Aus dem Urteil des BGH ergeben sich nun folgenede allgemeingültige Richtlinien:
Dem Mieter von gewerblich genutzten Räumen kann im Fall einer Geschäftsschließung, die aufgrund einer hoheitlichen Maßnahme zur Bekämpfung der COVID-19-Pandemie erfolgt, grundsätzlich ein Anspruch auf Anpassung der Miete wegen Störung der Geschäftsgrundlage gemäß § 313 Abs. 1 BGB zustehen.
Allein der Wegfall der Geschäftsgrundlage gem. § 313 Abs. 1 BGB berechtigt jedoch noch nicht zu einer Vertragsanpassung. Vielmehr verlangt die Vorschrift als weitere Voraussetzung, dass dem betroffenen Vertragspartner unter Berücksichtigung aller Umstände des Einzelfalls, insbesondere der vertraglichen oder gesetzlichen Risikoverteilung, das Festhalten am unveränderten Vertrag nicht zugemutet werden kann.

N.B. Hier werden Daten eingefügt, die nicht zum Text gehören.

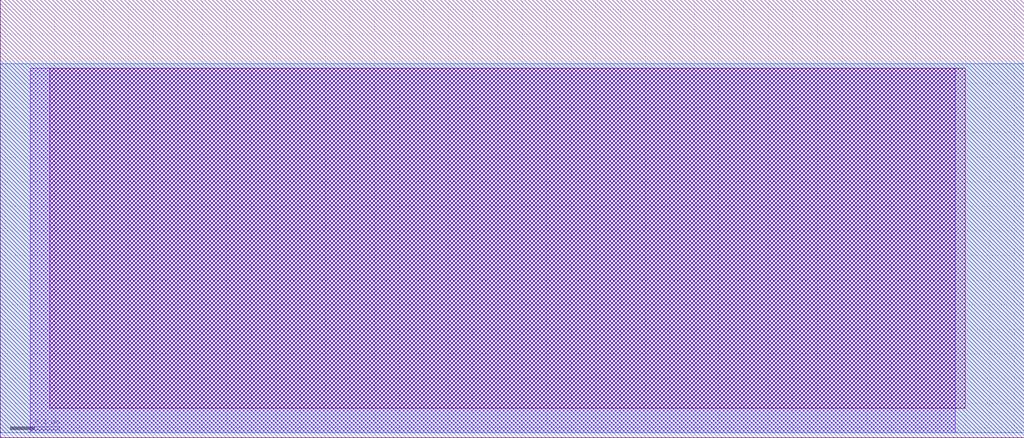
<source format=lef>
VERSION 5.7 ;
  NOWIREEXTENSIONATPIN ON ;
  DIVIDERCHAR "/" ;
  BUSBITCHARS "[]" ;
UNITS
  DATABASE MICRONS 200 ;
END UNITS

LAYER via2
  TYPE CUT ;
END via2

LAYER via
  TYPE CUT ;
END via

LAYER nwell
  TYPE MASTERSLICE ;
END nwell

LAYER via3
  TYPE CUT ;
END via3

LAYER pwell
  TYPE MASTERSLICE ;
END pwell

LAYER via4
  TYPE CUT ;
END via4

LAYER mcon
  TYPE CUT ;
END mcon

LAYER met6
  TYPE ROUTING ;
  WIDTH 0.030000 ;
  SPACING 0.040000 ;
  DIRECTION HORIZONTAL ;
END met6

LAYER met1
  TYPE ROUTING ;
  WIDTH 0.140000 ;
  SPACING 0.140000 ;
  DIRECTION HORIZONTAL ;
END met1

LAYER met3
  TYPE ROUTING ;
  WIDTH 0.300000 ;
  SPACING 0.300000 ;
  DIRECTION HORIZONTAL ;
END met3

LAYER met2
  TYPE ROUTING ;
  WIDTH 0.140000 ;
  SPACING 0.140000 ;
  DIRECTION HORIZONTAL ;
END met2

LAYER met4
  TYPE ROUTING ;
  WIDTH 0.300000 ;
  SPACING 0.300000 ;
  DIRECTION HORIZONTAL ;
END met4

LAYER met5
  TYPE ROUTING ;
  WIDTH 1.600000 ;
  SPACING 1.600000 ;
  DIRECTION HORIZONTAL ;
END met5

LAYER li1
  TYPE ROUTING ;
  WIDTH 0.170000 ;
  SPACING 0.170000 ;
  DIRECTION HORIZONTAL ;
END li1

MACRO sky130_hilas_nFET03a
  CLASS BLOCK ;
  FOREIGN sky130_hilas_nFET03a ;
  ORIGIN 1.110 0.470 ;
  SIZE 2.080 BY 0.890 ;
  OBS
      LAYER li1 ;
        RECT -1.010 -0.410 0.850 0.280 ;
      LAYER met1 ;
        RECT -1.050 -0.460 0.830 0.280 ;
      LAYER met2 ;
        RECT -1.110 -0.460 0.970 0.290 ;
  END
END sky130_hilas_nFET03a
END LIBRARY


</source>
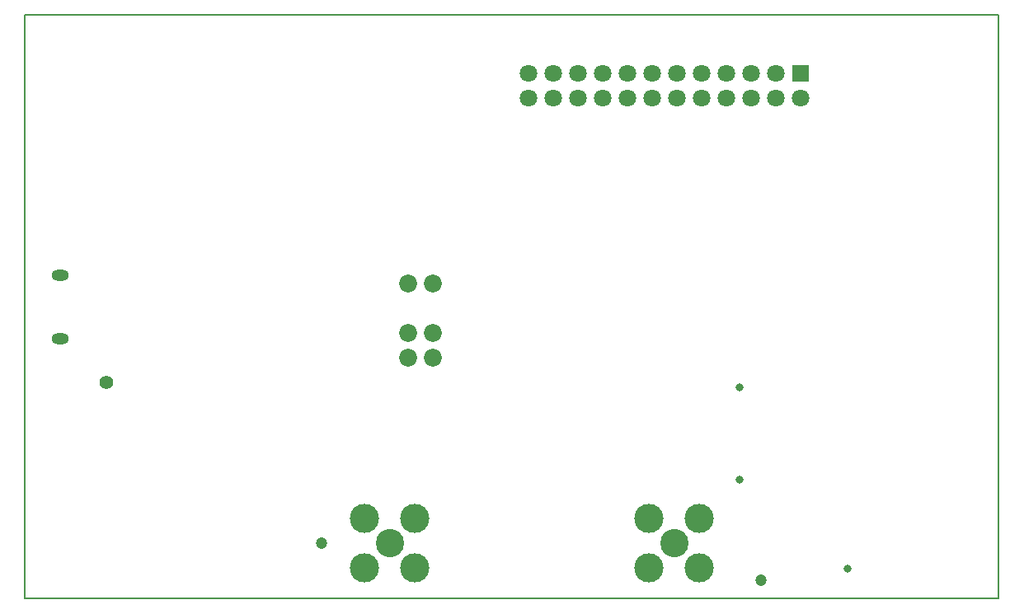
<source format=gbs>
G04 Layer_Color=16711935*
%FSLAX44Y44*%
%MOMM*%
G71*
G01*
G75*
%ADD46C,0.1270*%
%ADD93C,1.4032*%
%ADD94C,1.8432*%
%ADD95C,1.2032*%
%ADD96O,1.8032X1.1032*%
%ADD97C,1.8034*%
%ADD98R,1.8034X1.8034*%
%ADD99C,3.0032*%
%ADD100C,2.9032*%
%ADD101C,0.8032*%
D46*
X0Y0D02*
X1000000D01*
Y600000D01*
X0D02*
X1000000D01*
X0Y0D02*
Y600000D01*
D93*
X83820Y222250D02*
D03*
D94*
X393700Y273050D02*
D03*
X419100D02*
D03*
Y247650D02*
D03*
X393700D02*
D03*
X419100Y323850D02*
D03*
X393700D02*
D03*
D95*
X304800Y57150D02*
D03*
X755650Y19050D02*
D03*
D96*
X36155Y332720D02*
D03*
Y266720D02*
D03*
D97*
X542290Y539750D02*
D03*
Y514350D02*
D03*
X516890Y539750D02*
D03*
Y514350D02*
D03*
X796290D02*
D03*
X770890Y539750D02*
D03*
Y514350D02*
D03*
X745490Y539750D02*
D03*
Y514350D02*
D03*
X720090Y539750D02*
D03*
Y514350D02*
D03*
X694690Y539750D02*
D03*
Y514350D02*
D03*
X669290Y539750D02*
D03*
Y514350D02*
D03*
X643890Y539750D02*
D03*
Y514350D02*
D03*
X618490Y539750D02*
D03*
Y514350D02*
D03*
X593090Y539750D02*
D03*
Y514350D02*
D03*
X567690Y539750D02*
D03*
Y514350D02*
D03*
D98*
X796290Y539750D02*
D03*
D99*
X400400Y82900D02*
D03*
X348900D02*
D03*
X400400Y31400D02*
D03*
X348900D02*
D03*
X692500Y82900D02*
D03*
X641000D02*
D03*
X692500Y31400D02*
D03*
X641000D02*
D03*
D100*
X374650Y57150D02*
D03*
X666750D02*
D03*
D101*
X734060Y121920D02*
D03*
Y217170D02*
D03*
X844550Y30480D02*
D03*
M02*

</source>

Zwar geht die die enttäuschte Gewinnerwartung des Mieters bei einer hoheitlichen Maßnahme zur Bekämpfung der COVID-19-Pandemie wie einer Betriebsschließung für einen gewissen Zeitraum über das gewöhnliche Verwendungsrisiko des Mieters hinaus. Es bedeutet aber nicht, dass der Mieter stets eine Anpassung der Miete für den Zeitraum der Schließung verlangen kann.